Throughout 11 days of trial, prosecutors argued that Stangel disregarded his police training to de-escalate and take time to assess the situation and instead escalated it. While Spiers may have resisted and questioned the officers’ advances, prosecutors told jurors that he acted within his rights.
Stangel’s attorney portrayed her client as a well-meaning officer who was trying to protect his partner from a “violent” and “assaultive” Spiers. The defense called two expert witnesses to support its case, including an SFPD training officer who said the beating was justified.
“This was not just a trial of Stangel. It was inevitably a trial of SFPD as well,” wrote John Crew, a police practices expert and retired attorney with the ACLU, in an email to Mission Local.
Multiple witnesses testified that the couple was arguing, but the two 911 callers were the only ones to claim the argument turned violent.

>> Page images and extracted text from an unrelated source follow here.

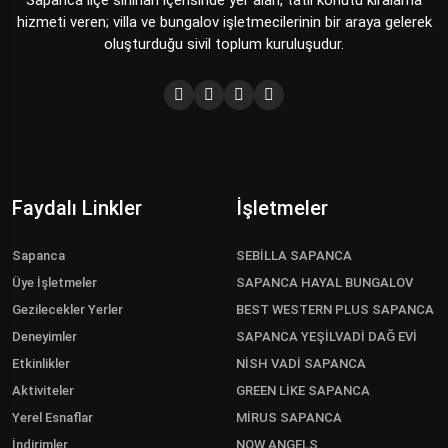
hizmeti veren; villa ve bungalov işletmecilerinin bir araya gelerek
oluşturduğu sivil toplum kuruluşudur.
Faydalı Linkler
İşletmeler
Sapanca
SEBİLLA SAPANCA
Üye İşletmeler
SAPANCA HAYAL BUNGALOV
Gezilecekler Yerler
BEST WESTERN PLUS SAPANCA
Deneyimler
SAPANCA YEŞİLVADİ DAĞ EVİ
Etkinlikler
NİSH VADİ SAPANCA
Aktiviteler
GREEN LİKE SAPANCA
Yerel Esnaflar
MİRUS SAPANCA
İndirimler
NOW ANGELS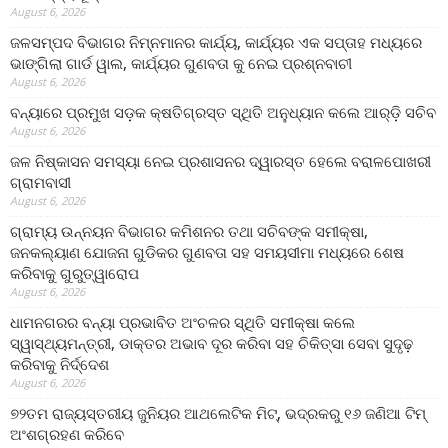
August 6, 2026
ଜଳସମ୍ପଦ ବିଭାଗର ନିମ୍ନମାନର କାର୍ଯ୍ୟ, କାର୍ଯ୍ୟର ଏକ ସପ୍ତାହ ମଧ୍ୟରେ
ଭାଙ୍ଗିଲା ଗାର୍ଡ ୱାଲ, କାର୍ଯ୍ୟର ଗୁଣବତା କୁ ନେଇ ପ୍ରଶ୍ନବାଚୀ
August 6, 2026
ବନ୍ୟାରେ ପ୍ରମୁଖ ସଡ଼କ କ୍ଷତିଗ୍ରସ୍ତ ସ୍ଥିତି ଅନୁଧ୍ୟାନ କଲେ ଆର୍‌ଡ଼ି ସଚିବ
August 6, 2026
ଜଳ ନିଷ୍କାସନ ସମସ୍ୟା ନେଇ ପ୍ରଶାସନର ଦ୍ୱାରସ୍ତ ହେଲେ ବରାଳପୋଖରୀ
ଗ୍ରାମବାସୀ
August 6, 2026
ଗ୍ରାମ୍ୟ ଉନ୍ନୟନ ବିଭାଗର କମିଶନର ତଥା ସଚିବଙ୍କ ସମୀକ୍ଷା,
ଜନକଲ୍ୟାଣ ଯୋଜନା ଗୁଡିକର ଗୁଣବତା ସହ ସମୟସୀମା ମଧ୍ୟରେ ଶେଷ
କରିବାକୁ ଗୁରୁତ୍ୱାରୋପ
August 6, 2026
ଧାମନଗରର ବନ୍ୟା ପ୍ରଭାବିତ ଅଂଚଳର ସ୍ଥିତି ସମୀକ୍ଷା କଲେ
ସ୍ୱାସ୍ଥ୍ୟମନ୍ତ୍ରୀ, ଡାକ୍ତର ଅଭାବ ଦୂର କରିବା ସହ ଚିକିତ୍ସା ସେବା ସୁଦୃଢ଼
କରିବାକୁ ନିର୍ଦ୍ଦେଶ
August 6, 2026
୭୨ତମ ରାଜ୍ୟସ୍ତରୀୟ ଜୁନିୟର ଆଥଲେଟିକ ମିଟ୍‌, ଭଦ୍ରକରୁ ୧୬ ଜଣିଆ ଟିମ୍
ଅଂଶଗ୍ରହଣ କରିବେ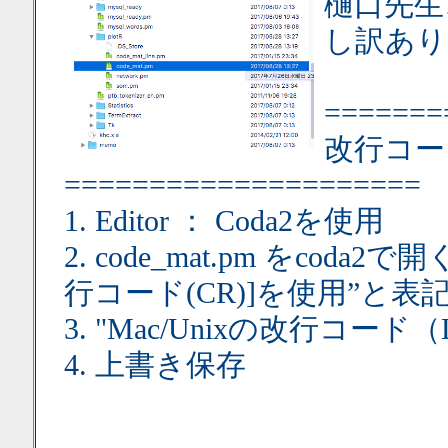
樋口先生
し訳あり
=======
改行コー
=====================
1. Editor ： Coda2を使用
2. code_mat.pm をcod
行コード(CR)]を使用”と
3. "Mac/Unixの改行コー
4. 上書き保存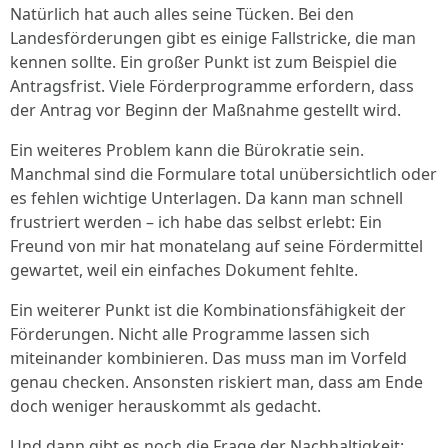
Natürlich hat auch alles seine Tücken. Bei den
Landesförderungen gibt es einige Fallstricke, die man
kennen sollte. Ein großer Punkt ist zum Beispiel die
Antragsfrist. Viele Förderprogramme erfordern, dass
der Antrag vor Beginn der Maßnahme gestellt wird.
Ein weiteres Problem kann die Bürokratie sein.
Manchmal sind die Formulare total unübersichtlich oder
es fehlen wichtige Unterlagen. Da kann man schnell
frustriert werden – ich habe das selbst erlebt: Ein
Freund von mir hat monatelang auf seine Fördermittel
gewartet, weil ein einfaches Dokument fehlte.
Ein weiterer Punkt ist die Kombinationsfähigkeit der
Förderungen. Nicht alle Programme lassen sich
miteinander kombinieren. Das muss man im Vorfeld
genau checken. Ansonsten riskiert man, dass am Ende
doch weniger herauskommt als gedacht.
Und dann gibt es noch die Frage der Nachhaltigkeit: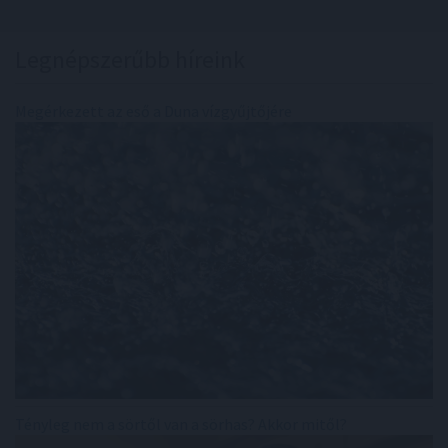
Legnépszerűbb híreink
Megérkezett az eső a Duna vízgyűjtőjére
Tényleg nem a sörtől van a sörhas? Akkor mitől?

Stangel is among a small handful of police officers the District Attorney’s Office has charged with felonies for using excessive force against a civilian. A Campaign Zero report from 2016 found that, out of more than 4,000 police killings across the country over the prior three years, only 85 of them led to criminal charges against the officer. Only six of those officers were convicted.
Such charges have been seen by some as “politically motivated,” as Stangel’s attorney, Pifari, told the jury last week was the case in this trial. Pifari repeated this view again today, and told Mission Local that she believed District Attorney Chesa Boudin was “tipping the scales of justice to pursue his political agenda.”

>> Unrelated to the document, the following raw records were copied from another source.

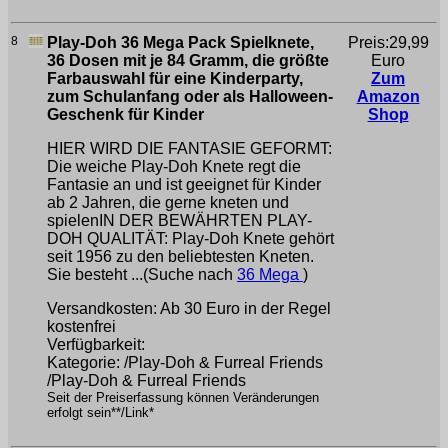
8
Play-Doh 36 Mega Pack Spielknete,
Preis:29,99
36 Dosen mit je 84 Gramm, die größte
Euro
Farbauswahl für eine Kinderparty,
Zum
zum Schulanfang oder als Halloween-
Amazon
Geschenk für Kinder
Shop
HIER WIRD DIE FANTASIE GEFORMT:
Die weiche Play-Doh Knete regt die
Fantasie an und ist geeignet für Kinder
ab 2 Jahren, die gerne kneten und
spielenIN DER BEWÄHRTEN PLAY-
DOH QUALITÄT: Play-Doh Knete gehört
seit 1956 zu den beliebtesten Kneten.
Sie besteht ...(Suche nach
36 Mega
)
Versandkosten: Ab 30 Euro in der Regel
kostenfrei
Verfügbarkeit:
Kategorie: /Play-Doh & Furreal Friends
/Play-Doh & Furreal Friends
Seit der Preiserfassung können Veränderungen
erfolgt sein**/Link*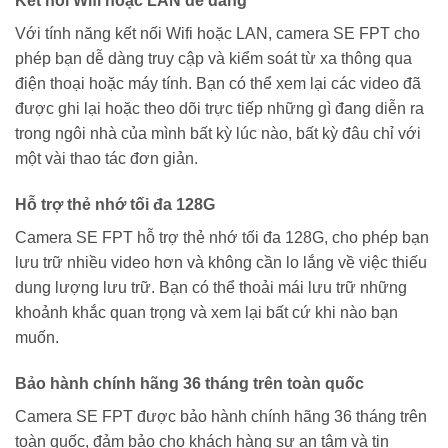
Kết nối Wifi hoặc LAN dễ dàng
Với tính năng kết nối Wifi hoặc LAN, camera SE FPT cho
phép bạn dễ dàng truy cập và kiểm soát từ xa thông qua
điện thoại hoặc máy tính. Bạn có thể xem lại các video đã
được ghi lại hoặc theo dõi trực tiếp những gì đang diễn ra
trong ngôi nhà của mình bất kỳ lúc nào, bất kỳ đâu chỉ với
một vài thao tác đơn giản.
Hỗ trợ thẻ nhớ tối đa 128G
Camera SE FPT hỗ trợ thẻ nhớ tối đa 128G, cho phép bạn
lưu trữ nhiều video hơn và không cần lo lắng về việc thiếu
dung lượng lưu trữ. Bạn có thể thoải mái lưu trữ những
khoảnh khắc quan trọng và xem lại bất cứ khi nào bạn
muốn.
Bảo hành chính hãng 36 tháng trên toàn quốc
Camera SE FPT được bảo hành chính hãng 36 tháng trên
toàn quốc, đảm bảo cho khách hàng sự an tâm và tin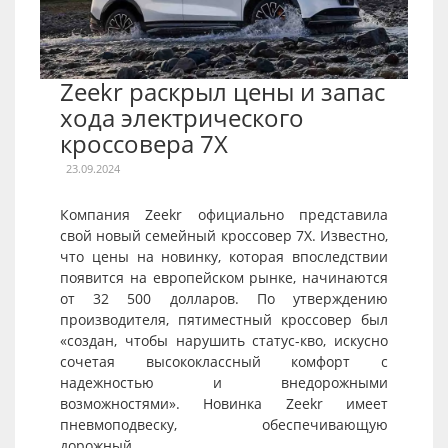
Zeekr раскрыл цены и запас
хода электрического
кроссовера 7X
23.09.2024
Компания Zeekr официально представила
свой новый семейный кроссовер 7X. Известно,
что цены на новинку, которая впоследствии
появится на европейском рынке, начинаются
от 32 500 долларов. По утверждению
производителя, пятиместный кроссовер был
«создан, чтобы нарушить статус-кво, искусно
сочетая высококлассный комфорт с
надежностью и внедорожными
возможностями». Новинка Zeekr имеет
пневмоподвеску, обеспечивающую
дорожный...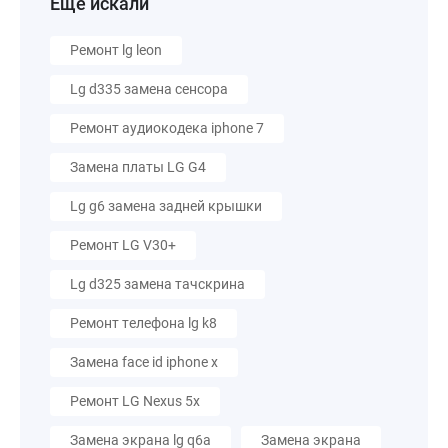
Еще искали
Ремонт lg leon
Lg d335 замена сенсора
Ремонт аудиокодека iphone 7
Замена платы LG G4
Lg g6 замена задней крышки
Ремонт LG V30+
Lg d325 замена тачскрина
Ремонт телефона lg k8
Замена face id iphone x
Ремонт LG Nexus 5x
Замена экрана lg q6a
Замена экрана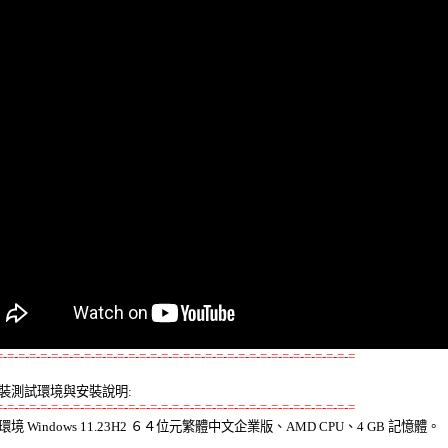
=-=-=-=-=-=-=-=-=-=-=-=-=-=-=-=-=-=-=-=-=-=-=-=-=-=-=-=-=-=-=-=-=
裝測試環境與安裝說明:
=-=-=-=-=-=-=-=-=-=-=-=-=-=-=-=-=-=-=-=-=-=-=-=-=-=-=-=-=-=-=-=-=
環境 Windows 11.23H2 ６４位元繁體中文企業版、AMD CPU、4 GB 記憶體。 
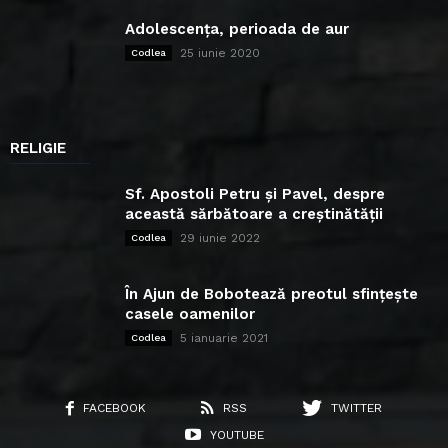
Adolescența, perioada de aur
25 iunie 2020
Codlea
RELIGIE
Sf. Apostoli Petru și Pavel, despre
această sărbătoare a creștinătății
29 iunie 2022
Codlea
În Ajun de Bobotează preotul sfințește
casele oamenilor
5 ianuarie 2021
Codlea
FACEBOOK
RSS
TWITTER
YOUTUBE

As part of such politics, Stangel’s trial has sparked a public fallout between the SFPD and the DA.
In January, during a pre-trial hearing days before opening arguments, an investigator for the DA’s office testified that she was pressured to withhold evidence from the SFPD. Although the judge ruled that the “evidence” was duplicative and neither relevant nor exculpatory, Police Chief Bill Scott moved to end an agreement that ensures the DA’s office will independently investigate police use-of-force incidents.
That agreement, first signed in 2019, is set to expire May 20.
Last week, a federal judge sanctioned the SFPD by a judge for withholding evidence from the very same incident: Police interviews were not provided to Spiers’ attorneys in his civil case against the city. In February, the Board of Supervisors ratified a $700,000 settlement with Spiers.
Stangel’s trial was often focused on Spiers, the man he beat. Spiers was never charged with any crime after that night in October, 2019, but jurors heard accounts of Spiers’ temperament, previous encounters with law enforcement, and his physical stature; both Stangel and Martínez testified that Spiers seemed larger than he is. In her closing argument last week, Pifari told the jury to dismiss Spiers’ testimony as dishonest.
“In some ways the trial was about who is ‘allowed’ to act confused when confronted by police,” Crew wrote. “Who can ask questions (‘what did I do?’) and who can’t. [It was] about who will be viewed as so inherently dangerous that any attempt at de-escalation is instantly dismissed.”